Trials and Errors: Why Science Is Failing Us uses the story of a failed drug, torcetrapib, to illustrate issues involved with understanding complex systems. It begins with a critique of mechanistic reductionism.
The story of torcetrapib is a tale of mistaken causation. Pfizer was operating on the assumption that raising levels of HDL cholesterol and lowering LDL would lead to a predictable outcome: Improved cardiovascular health. Less arterial plaque. Cleaner pipes. But that didn’t happen.After a discussion of the problems involved in establishing causation, the article argues that science of the past few decades has pragmatically sidestepped these problems through the use of statistics and the substitution of establishing correlation for establishing causality.
Pfizer invested more than $1 billion in the development of the drug and $90 million to expand the factory that would manufacture the compound. Because scientists understood the individual steps of the cholesterol pathway at such a precise level, they assumed they also understood how it worked as a whole.
This assumption—that understanding a system’s constituent parts means we also understand the causes within the system—is not limited to the pharmaceutical industry or even to biology. It defines modern science. In general, we believe that the so-called problem of causation can be cured by more information, by our ceaseless accumulation of facts. Scientists refer to this process as reductionism. By breaking down a process, we can see how everything fits together; the complex mystery is distilled into a list of ingredients.
But here’s the bad news: The reliance on correlations has entered an age of diminishing returns. At least two major factors contribute to this trend. First, all of the easy causes have been found, which means that scientists are now forced to search for ever-subtler correlations, mining that mountain of facts for the tiniest of associations. Is that a new cause? Or just a statistical mistake? The line is getting finer; science is getting harder. Second—and this is the biggy—searching for correlations is a terrible way of dealing with the primary subject of much modern research: those complex networks at the center of life. While correlations help us track the relationship between independent measurements, such as the link between smoking and cancer, they are much less effective at making sense of systems in which the variables cannot be isolated. Such situations require that we understand every interaction before we can reliably understand any of them. Given the byzantine nature of biology, this can often be a daunting hurdle, requiring that researchers map not only the complete cholesterol pathway but also the ways in which it is plugged into other pathways. (The neglect of these secondary and even tertiary interactions begins to explain the failure of torcetrapib, which had unintended effects on blood pressure. It also helps explain the success of Lipitor, which seems to have a secondary effect of reducing inflammation.) Unfortunately, we often shrug off this dizzying intricacy, searching instead for the simplest of correlations. It’s the cognitive equivalent of bringing a knife to a gunfight.The piece ends with a paragraph that links back to an earlier discussion of the role of perception in establishing causation and hints at the importance of distinguishing between the known and the unknown.

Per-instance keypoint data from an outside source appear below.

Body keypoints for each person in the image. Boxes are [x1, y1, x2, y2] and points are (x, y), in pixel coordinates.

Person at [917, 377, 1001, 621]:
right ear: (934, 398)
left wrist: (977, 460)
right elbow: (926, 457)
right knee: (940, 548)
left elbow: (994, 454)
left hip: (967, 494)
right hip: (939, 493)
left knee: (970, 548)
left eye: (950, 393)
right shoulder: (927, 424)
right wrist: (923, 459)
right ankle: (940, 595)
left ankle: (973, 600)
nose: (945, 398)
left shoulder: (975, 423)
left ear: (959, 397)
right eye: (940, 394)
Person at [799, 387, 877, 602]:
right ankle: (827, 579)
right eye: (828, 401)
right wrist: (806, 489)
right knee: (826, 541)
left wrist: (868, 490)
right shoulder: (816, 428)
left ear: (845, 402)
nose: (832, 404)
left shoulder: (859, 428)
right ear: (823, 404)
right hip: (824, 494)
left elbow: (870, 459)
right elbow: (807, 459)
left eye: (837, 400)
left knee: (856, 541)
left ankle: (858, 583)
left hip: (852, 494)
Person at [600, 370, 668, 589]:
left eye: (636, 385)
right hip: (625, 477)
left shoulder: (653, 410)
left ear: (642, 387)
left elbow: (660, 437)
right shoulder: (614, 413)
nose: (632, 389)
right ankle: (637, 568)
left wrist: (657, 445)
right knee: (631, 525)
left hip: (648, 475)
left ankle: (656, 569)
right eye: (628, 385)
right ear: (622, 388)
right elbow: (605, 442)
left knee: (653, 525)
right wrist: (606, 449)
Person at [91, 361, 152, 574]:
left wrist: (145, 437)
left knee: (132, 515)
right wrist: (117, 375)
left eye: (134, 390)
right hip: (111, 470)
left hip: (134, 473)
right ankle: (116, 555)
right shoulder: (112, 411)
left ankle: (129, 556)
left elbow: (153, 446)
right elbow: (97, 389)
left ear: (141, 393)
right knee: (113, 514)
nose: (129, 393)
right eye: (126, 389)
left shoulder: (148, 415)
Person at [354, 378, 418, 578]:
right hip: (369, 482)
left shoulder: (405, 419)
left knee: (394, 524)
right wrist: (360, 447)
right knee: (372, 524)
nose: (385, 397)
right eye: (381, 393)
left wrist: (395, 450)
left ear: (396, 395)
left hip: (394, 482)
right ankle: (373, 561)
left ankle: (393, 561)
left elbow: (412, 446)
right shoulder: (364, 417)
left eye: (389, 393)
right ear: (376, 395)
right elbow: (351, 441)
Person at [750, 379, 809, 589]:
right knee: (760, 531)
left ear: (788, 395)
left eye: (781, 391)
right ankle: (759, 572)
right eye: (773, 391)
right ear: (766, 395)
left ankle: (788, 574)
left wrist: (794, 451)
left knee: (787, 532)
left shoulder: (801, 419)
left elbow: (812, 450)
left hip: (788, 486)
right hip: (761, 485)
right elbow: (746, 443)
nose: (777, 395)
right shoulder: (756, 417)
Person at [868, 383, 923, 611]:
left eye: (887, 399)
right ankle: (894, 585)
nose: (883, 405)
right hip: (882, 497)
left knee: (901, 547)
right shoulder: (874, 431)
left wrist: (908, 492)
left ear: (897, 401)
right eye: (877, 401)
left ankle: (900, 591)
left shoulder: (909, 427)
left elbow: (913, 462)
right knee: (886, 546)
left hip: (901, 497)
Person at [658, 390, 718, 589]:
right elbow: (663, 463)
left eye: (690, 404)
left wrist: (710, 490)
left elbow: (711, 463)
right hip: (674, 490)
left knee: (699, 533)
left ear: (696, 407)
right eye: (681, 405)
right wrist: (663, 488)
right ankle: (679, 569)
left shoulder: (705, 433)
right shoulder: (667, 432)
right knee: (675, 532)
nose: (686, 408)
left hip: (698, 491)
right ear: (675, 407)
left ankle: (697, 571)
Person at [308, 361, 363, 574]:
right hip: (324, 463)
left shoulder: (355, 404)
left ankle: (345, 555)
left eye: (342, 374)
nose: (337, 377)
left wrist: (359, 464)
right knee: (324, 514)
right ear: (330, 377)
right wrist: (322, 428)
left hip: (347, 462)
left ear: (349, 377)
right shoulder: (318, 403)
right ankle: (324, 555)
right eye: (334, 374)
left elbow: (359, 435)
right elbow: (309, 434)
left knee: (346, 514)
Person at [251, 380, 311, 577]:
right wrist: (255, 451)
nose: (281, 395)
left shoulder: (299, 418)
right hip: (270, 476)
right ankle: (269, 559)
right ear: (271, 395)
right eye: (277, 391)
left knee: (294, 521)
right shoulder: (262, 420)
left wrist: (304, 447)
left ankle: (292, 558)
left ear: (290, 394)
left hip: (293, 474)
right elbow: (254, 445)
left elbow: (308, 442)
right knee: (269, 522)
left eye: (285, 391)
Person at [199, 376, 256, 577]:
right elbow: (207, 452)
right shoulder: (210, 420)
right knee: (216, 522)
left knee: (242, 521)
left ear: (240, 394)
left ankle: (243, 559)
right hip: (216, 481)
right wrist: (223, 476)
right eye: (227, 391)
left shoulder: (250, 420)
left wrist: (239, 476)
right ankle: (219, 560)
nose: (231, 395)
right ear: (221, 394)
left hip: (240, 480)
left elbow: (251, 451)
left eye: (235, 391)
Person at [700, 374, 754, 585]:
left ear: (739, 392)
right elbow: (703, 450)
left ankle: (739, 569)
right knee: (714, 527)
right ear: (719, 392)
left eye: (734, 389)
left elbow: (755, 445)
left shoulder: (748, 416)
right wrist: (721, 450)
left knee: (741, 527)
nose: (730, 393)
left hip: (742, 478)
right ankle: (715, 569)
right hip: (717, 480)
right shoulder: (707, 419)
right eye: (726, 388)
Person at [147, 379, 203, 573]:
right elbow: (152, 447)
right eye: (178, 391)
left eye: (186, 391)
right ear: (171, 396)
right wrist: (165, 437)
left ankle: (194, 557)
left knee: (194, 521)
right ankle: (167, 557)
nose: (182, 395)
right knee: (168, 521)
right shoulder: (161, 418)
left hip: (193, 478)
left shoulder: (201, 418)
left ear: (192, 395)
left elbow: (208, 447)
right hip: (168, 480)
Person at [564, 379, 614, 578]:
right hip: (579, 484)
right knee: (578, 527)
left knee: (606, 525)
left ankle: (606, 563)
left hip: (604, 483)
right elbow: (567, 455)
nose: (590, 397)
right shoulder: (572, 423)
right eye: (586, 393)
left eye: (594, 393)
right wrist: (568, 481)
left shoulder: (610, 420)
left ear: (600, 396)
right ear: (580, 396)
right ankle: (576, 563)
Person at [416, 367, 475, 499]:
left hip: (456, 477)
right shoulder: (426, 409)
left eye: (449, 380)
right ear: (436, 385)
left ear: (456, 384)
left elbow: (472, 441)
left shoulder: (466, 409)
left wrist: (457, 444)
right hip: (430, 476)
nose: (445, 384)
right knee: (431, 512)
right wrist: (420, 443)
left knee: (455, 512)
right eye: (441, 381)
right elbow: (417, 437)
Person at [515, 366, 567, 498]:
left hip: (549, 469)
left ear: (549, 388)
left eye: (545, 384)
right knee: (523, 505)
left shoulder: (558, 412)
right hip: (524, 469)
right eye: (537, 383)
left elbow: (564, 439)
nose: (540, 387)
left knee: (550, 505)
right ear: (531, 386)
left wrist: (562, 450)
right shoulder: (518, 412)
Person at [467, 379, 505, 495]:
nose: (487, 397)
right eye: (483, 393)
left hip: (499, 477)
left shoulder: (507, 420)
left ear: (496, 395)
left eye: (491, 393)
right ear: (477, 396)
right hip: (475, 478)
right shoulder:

And yet, we must never forget that our causal beliefs are defined by their limitations. For too long, we’ve pretended that the old problem of causality can be cured by our shiny new knowledge. If only we devote more resources to research or dissect the system at a more fundamental level or search for ever more subtle correlations, we can discover how it all works. But a cause is not a fact, and it never will be; the things we can see will always be bracketed by what we cannot. And this is why, even when we know everything about everything, we’ll still be telling stories about why it happened. It’s mystery all the way down.